Efficient scaling and squaring method for the matrix exponential
Sergio Blanes, Nikita Kopylov, Muaz Seydaoğlu
TL;DR
This work tackles the efficient computation of the matrix exponential $\,e^A\,$ to a user-specified tolerance by an adaptive algorithm that combines scaling and squaring with a curated set of polynomial and rational approximants, including Taylor, Padé, and diagonal Padé forms. Backward-error analysis guides the selection of approximation and the scaling parameter, while a cost-oriented framework decomposes Padé forms into fractions to reduce multiplications and enable parallelization. The authors provide an adaptive LUT and algorithm to minimize total cost across tolerances, and demonstrate significant computational savings over state-of-the-art software, while preserving Lie-group structures through diagonal Padé methods when desired. The approach is validated on diverse numerical tests, including random diagonally dominant, symplectic, and unitary matrices, highlighting practical impact for exponential integrators and structure-preserving computations.
Abstract
This work presents a new algorithm to compute the matrix exponential within a given tolerance.
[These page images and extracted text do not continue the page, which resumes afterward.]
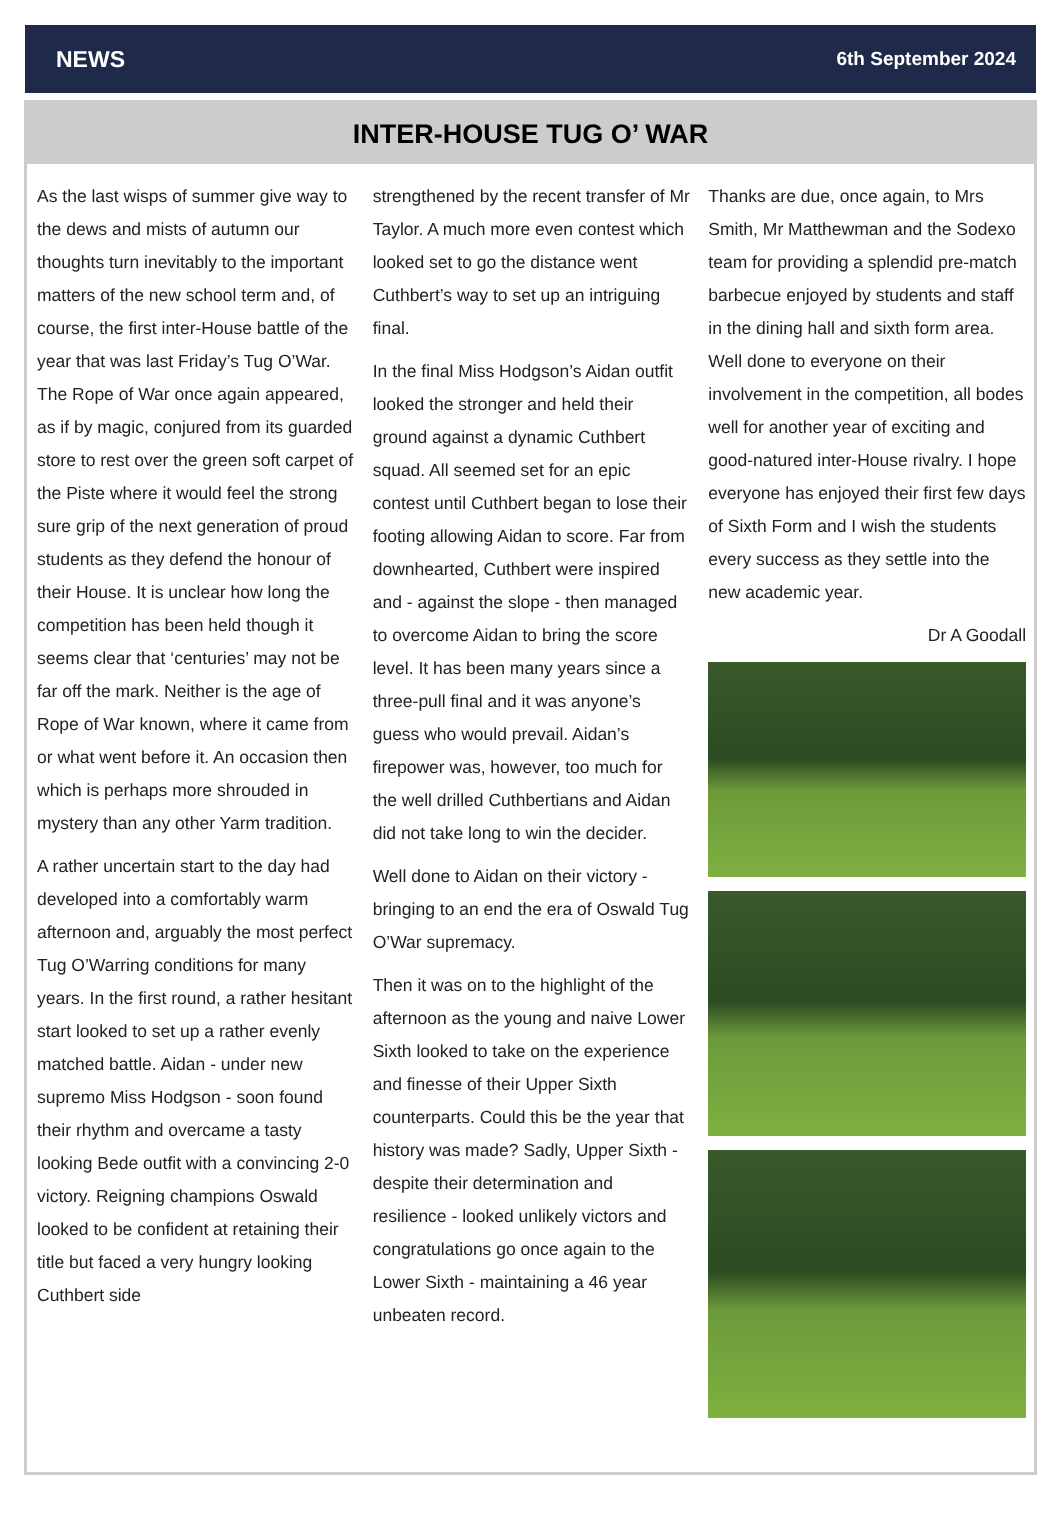NEWS 6th September 2024
INTER-HOUSE TUG O’ WAR
As the last wisps of summer give way to the dews and mists of autumn our thoughts turn inevitably to the important matters of the new school term and, of course, the first inter-House battle of the year that was last Friday’s Tug O’War. The Rope of War once again appeared, as if by magic, conjured from its guarded store to rest over the green soft carpet of the Piste where it would feel the strong sure grip of the next generation of proud students as they defend the honour of their House. It is unclear how long the competition has been held though it seems clear that ‘centuries’ may not be far off the mark. Neither is the age of Rope of War known, where it came from or what went before it. An occasion then which is perhaps more shrouded in mystery than any other Yarm tradition.
A rather uncertain start to the day had developed into a comfortably warm afternoon and, arguably the most perfect Tug O’Warring conditions for many years. In the first round, a rather hesitant start looked to set up a rather evenly matched battle. Aidan - under new supremo Miss Hodgson - soon found their rhythm and overcame a tasty looking Bede outfit with a convincing 2-0 victory. Reigning champions Oswald looked to be confident at retaining their title but faced a very hungry looking Cuthbert side
strengthened by the recent transfer of Mr Taylor. A much more even contest which looked set to go the distance went Cuthbert’s way to set up an intriguing final.
In the final Miss Hodgson’s Aidan outfit looked the stronger and held their ground against a dynamic Cuthbert squad. All seemed set for an epic contest until Cuthbert began to lose their footing allowing Aidan to score. Far from downhearted, Cuthbert were inspired and - against the slope - then managed to overcome Aidan to bring the score level. It has been many years since a three-pull final and it was anyone’s guess who would prevail. Aidan’s firepower was, however, too much for the well drilled Cuthbertians and Aidan did not take long to win the decider.
Well done to Aidan on their victory - bringing to an end the era of Oswald Tug O’War supremacy.
Then it was on to the highlight of the afternoon as the young and naive Lower Sixth looked to take on the experience and finesse of their Upper Sixth counterparts. Could this be the year that history was made? Sadly, Upper Sixth - despite their determination and resilience - looked unlikely victors and congratulations go once again to the Lower Sixth - maintaining a 46 year unbeaten record.
Thanks are due, once again, to Mrs Smith, Mr Matthewman and the Sodexo team for providing a splendid pre-match barbecue enjoyed by students and staff in the dining hall and sixth form area. Well done to everyone on their involvement in the competition, all bodes well for another year of exciting and good-natured inter-House rivalry. I hope everyone has enjoyed their first few days of Sixth Form and I wish the students every success as they settle into the new academic year.
Dr A Goodall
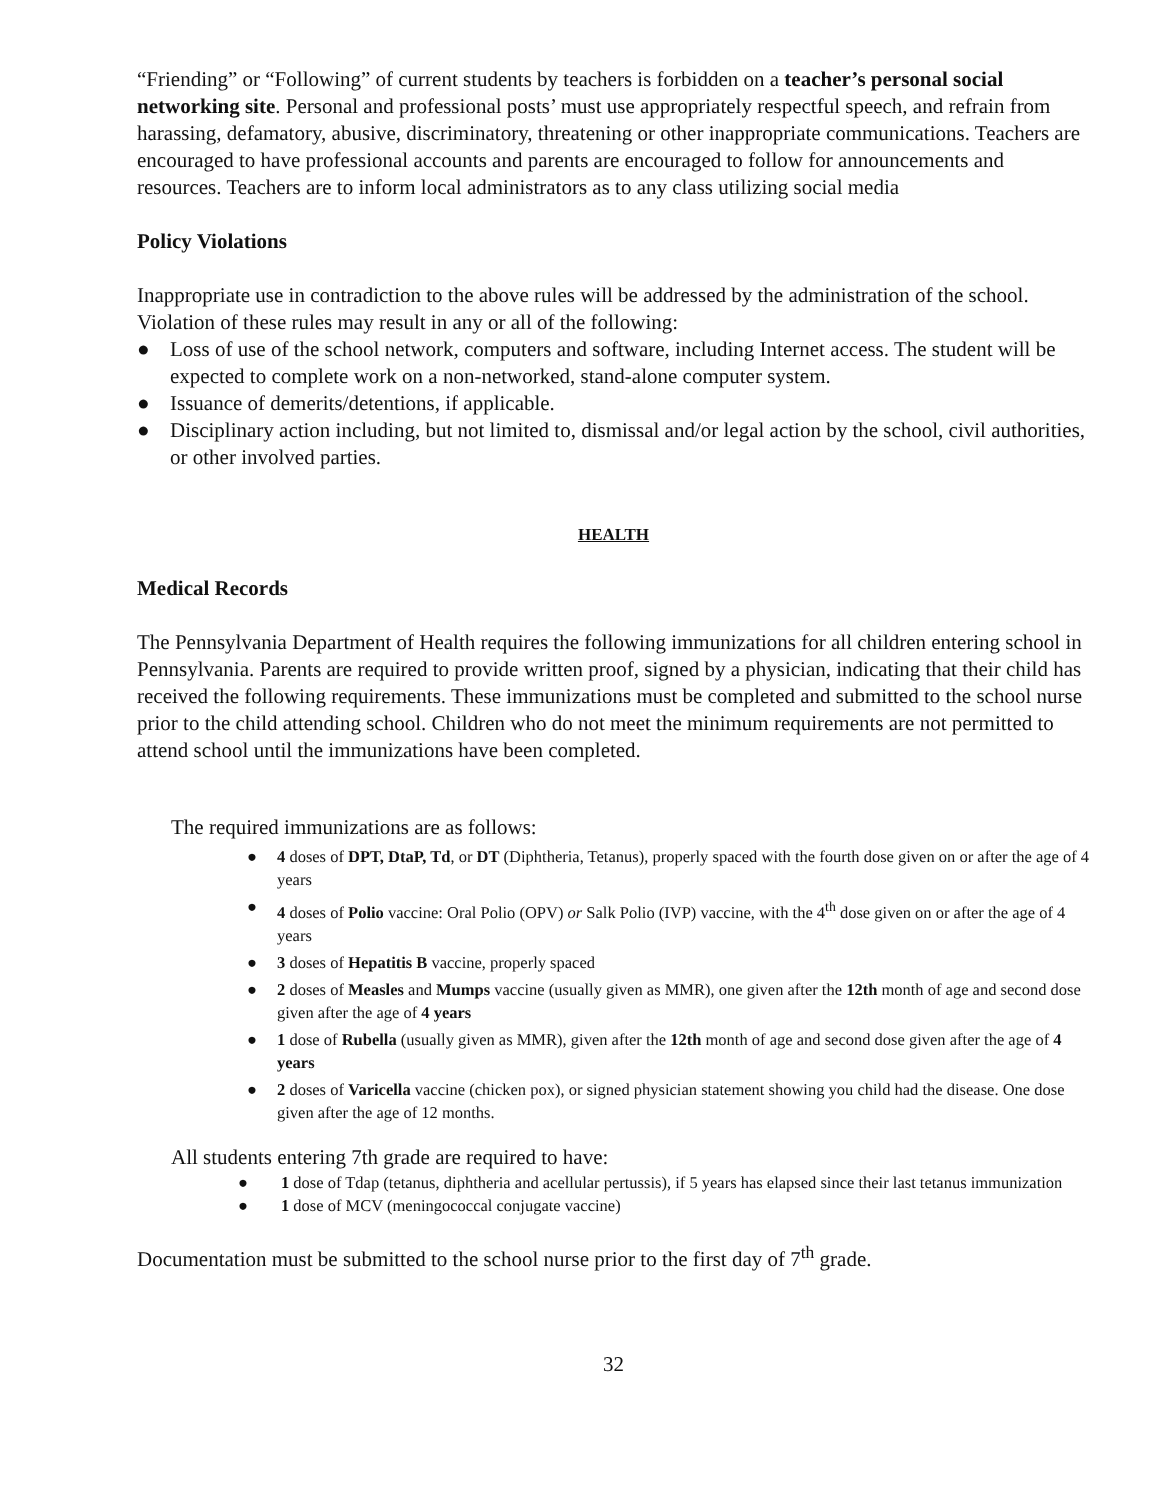“Friending” or “Following” of current students by teachers is forbidden on a teacher’s personal social networking site. Personal and professional posts’ must use appropriately respectful speech, and refrain from harassing, defamatory, abusive, discriminatory, threatening or other inappropriate communications. Teachers are encouraged to have professional accounts and parents are encouraged to follow for announcements and resources. Teachers are to inform local administrators as to any class utilizing social media
Policy Violations
Inappropriate use in contradiction to the above rules will be addressed by the administration of the school. Violation of these rules may result in any or all of the following:
● Loss of use of the school network, computers and software, including Internet access. The student will be expected to complete work on a non-networked, stand-alone computer system.
● Issuance of demerits/detentions, if applicable.
● Disciplinary action including, but not limited to, dismissal and/or legal action by the school, civil authorities, or other involved parties.
HEALTH
Medical Records
The Pennsylvania Department of Health requires the following immunizations for all children entering school in Pennsylvania. Parents are required to provide written proof, signed by a physician, indicating that their child has received the following requirements. These immunizations must be completed and submitted to the school nurse prior to the child attending school. Children who do not meet the minimum requirements are not permitted to attend school until the immunizations have been completed.
The required immunizations are as follows:
● 4 doses of DPT, DtaP, Td, or DT (Diphtheria, Tetanus), properly spaced with the fourth dose given on or after the age of 4 years
● 4 doses of Polio vaccine: Oral Polio (OPV) or Salk Polio (IVP) vaccine, with the 4<sup>th</sup> dose given on or after the age of 4 years
● 3 doses of Hepatitis B vaccine, properly spaced
● 2 doses of Measles and Mumps vaccine (usually given as MMR), one given after the 12th month of age and second dose given after the age of 4 years
● 1 dose of Rubella (usually given as MMR), given after the 12th month of age and second dose given after the age of 4 years
● 2 doses of Varicella vaccine (chicken pox), or signed physician statement showing you child had the disease. One dose given after the age of 12 months.
All students entering 7th grade are required to have:
● 1 dose of Tdap (tetanus, diphtheria and acellular pertussis), if 5 years has elapsed since their last tetanus immunization
● 1 dose of MCV (meningococcal conjugate vaccine)
Documentation must be submitted to the school nurse prior to the first day of 7<sup>th</sup> grade.
32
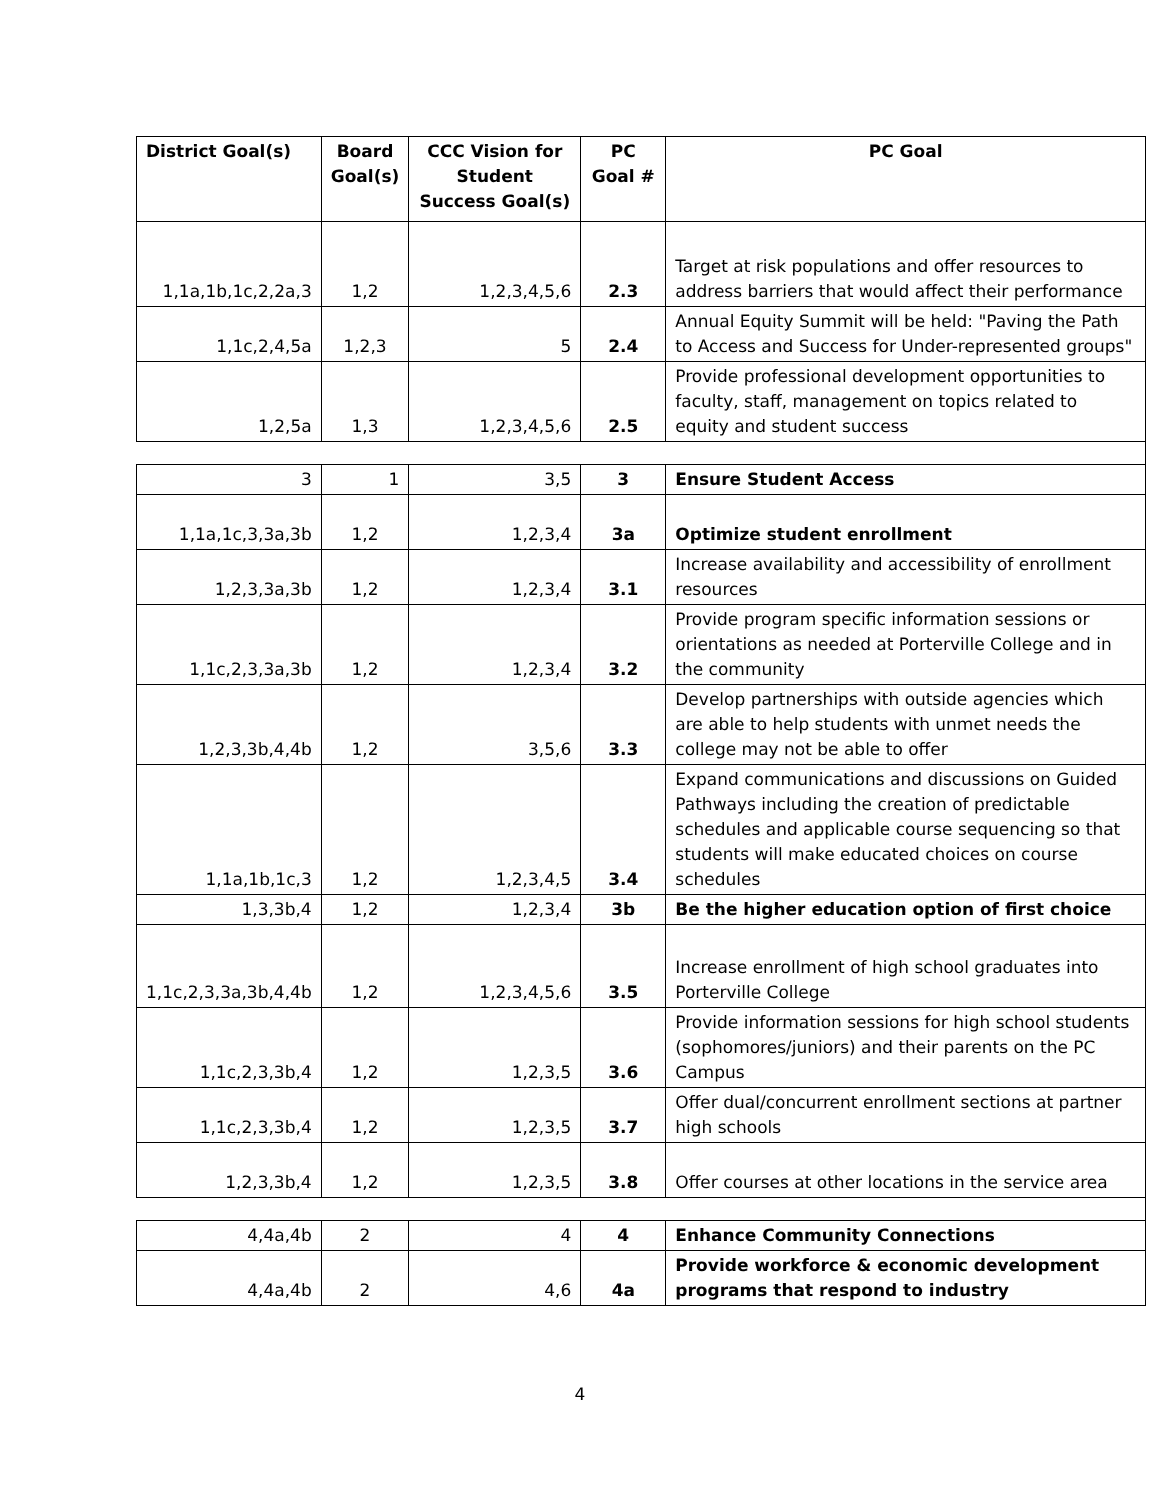| District Goal(s) | Board Goal(s) | CCC Vision for Student Success Goal(s) | PC Goal # | PC Goal |
| --- | --- | --- | --- | --- |
| 1,1a,1b,1c,2,2a,3 | 1,2 | 1,2,3,4,5,6 | 2.3 | Target at risk populations and offer resources to address barriers that would affect their performance |
| 1,1c,2,4,5a | 1,2,3 | 5 | 2.4 | Annual Equity Summit will be held: "Paving the Path to Access and Success for Under-represented groups" |
| 1,2,5a | 1,3 | 1,2,3,4,5,6 | 2.5 | Provide professional development opportunities to faculty, staff, management on topics related to equity and student success |
| 3 | 1 | 3,5 | 3 | Ensure Student Access |
| 1,1a,1c,3,3a,3b | 1,2 | 1,2,3,4 | 3a | Optimize student enrollment |
| 1,2,3,3a,3b | 1,2 | 1,2,3,4 | 3.1 | Increase availability and accessibility of enrollment resources |
| 1,1c,2,3,3a,3b | 1,2 | 1,2,3,4 | 3.2 | Provide program specific information sessions or orientations as needed at Porterville College and in the community |
| 1,2,3,3b,4,4b | 1,2 | 3,5,6 | 3.3 | Develop partnerships with outside agencies which are able to help students with unmet needs the college may not be able to offer |
| 1,1a,1b,1c,3 | 1,2 | 1,2,3,4,5 | 3.4 | Expand communications and discussions on Guided Pathways including the creation of predictable schedules and applicable course sequencing so that students will make educated choices on course schedules |
| 1,3,3b,4 | 1,2 | 1,2,3,4 | 3b | Be the higher education option of first choice |
| 1,1c,2,3,3a,3b,4,4b | 1,2 | 1,2,3,4,5,6 | 3.5 | Increase enrollment of high school graduates into Porterville College |
| 1,1c,2,3,3b,4 | 1,2 | 1,2,3,5 | 3.6 | Provide information sessions for high school students (sophomores/juniors) and their parents on the PC Campus |
| 1,1c,2,3,3b,4 | 1,2 | 1,2,3,5 | 3.7 | Offer dual/concurrent enrollment sections at partner high schools |
| 1,2,3,3b,4 | 1,2 | 1,2,3,5 | 3.8 | Offer courses at other locations in the service area |
| 4,4a,4b | 2 | 4 | 4 | Enhance Community Connections |
| 4,4a,4b | 2 | 4,6 | 4a | Provide workforce & economic development programs that respond to industry |
4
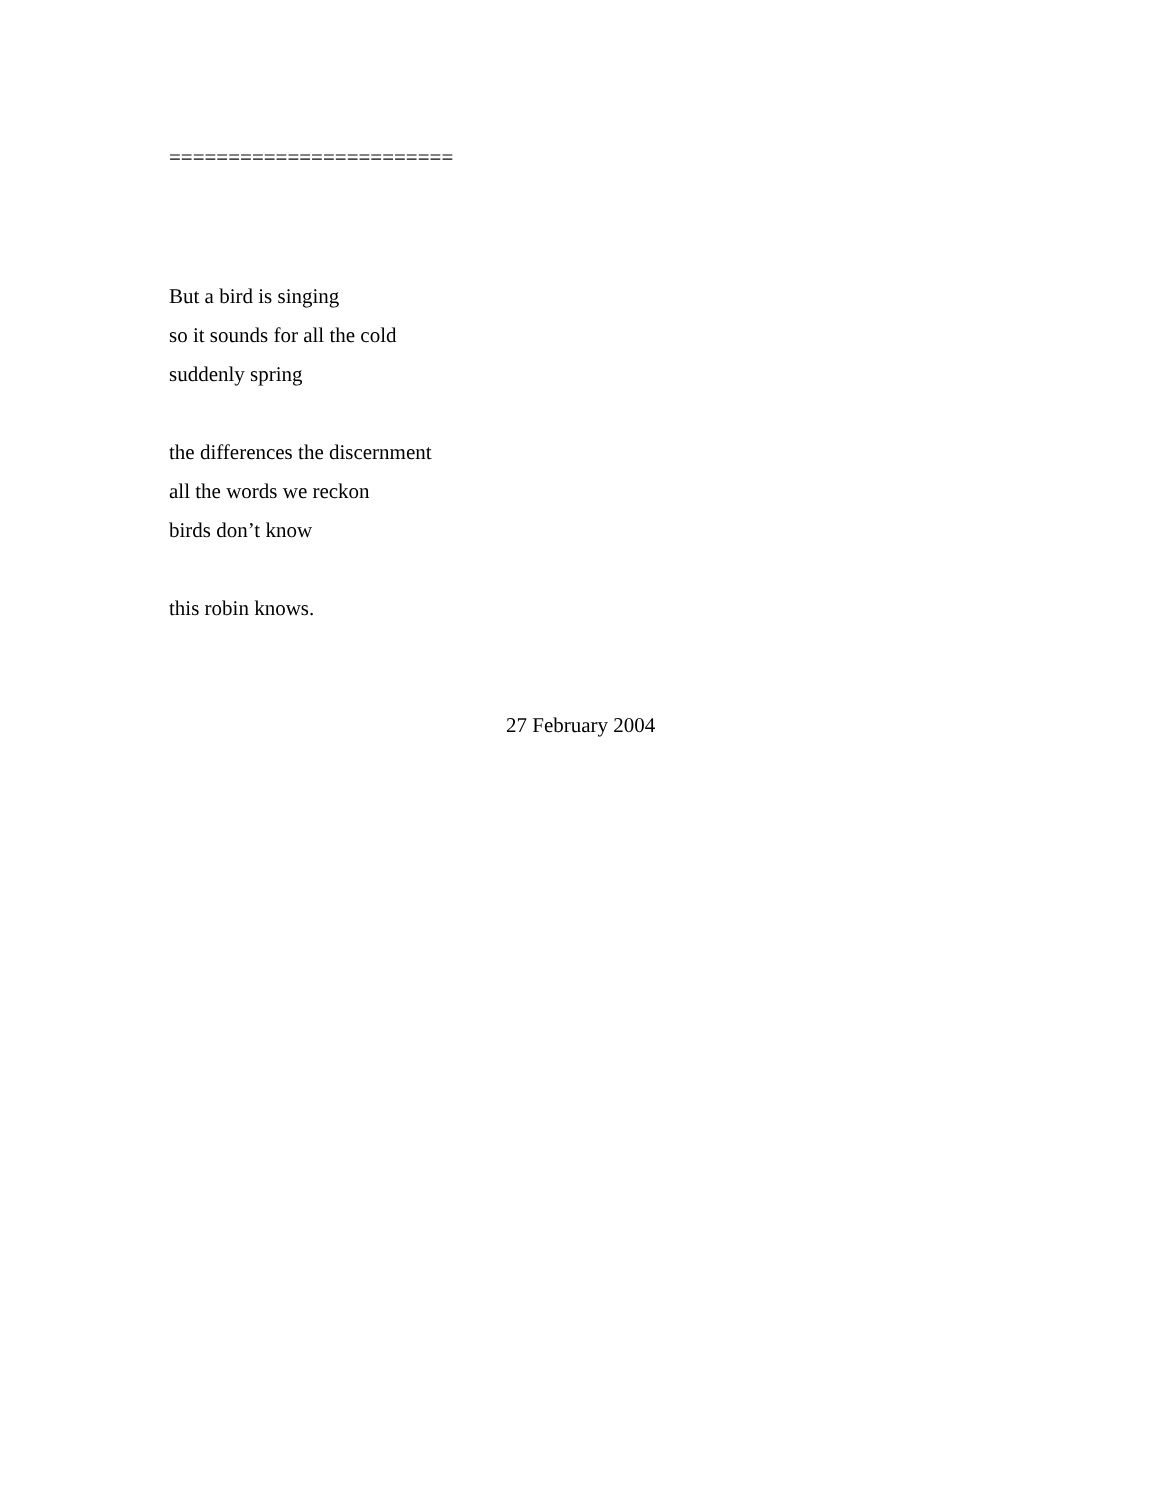========================
But a bird is singing
so it sounds for all the cold
suddenly spring
the differences the discernment
all the words we reckon
birds don’t know
this robin knows.
27 February 2004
Combined with the scaling and squaring procedure, the algorithm incorporates Taylor, partitioned and classical Padé methods shown to be superior in performance to the approximants used in state-of-the-art software. The algorithm computes matrix--matrix products and also matrix inverses, but it can be implemented to avoid the computation of inverses, making it convenient for some problems. If the matrix A belongs to a Lie algebra, then exp(A) belongs to its associated Lie group, being a property which is preserved by diagonal Padé approximants, and the algorithm has another option to use only these. Numerical experiments show the superior performance with respect to state-of-the-art implementations.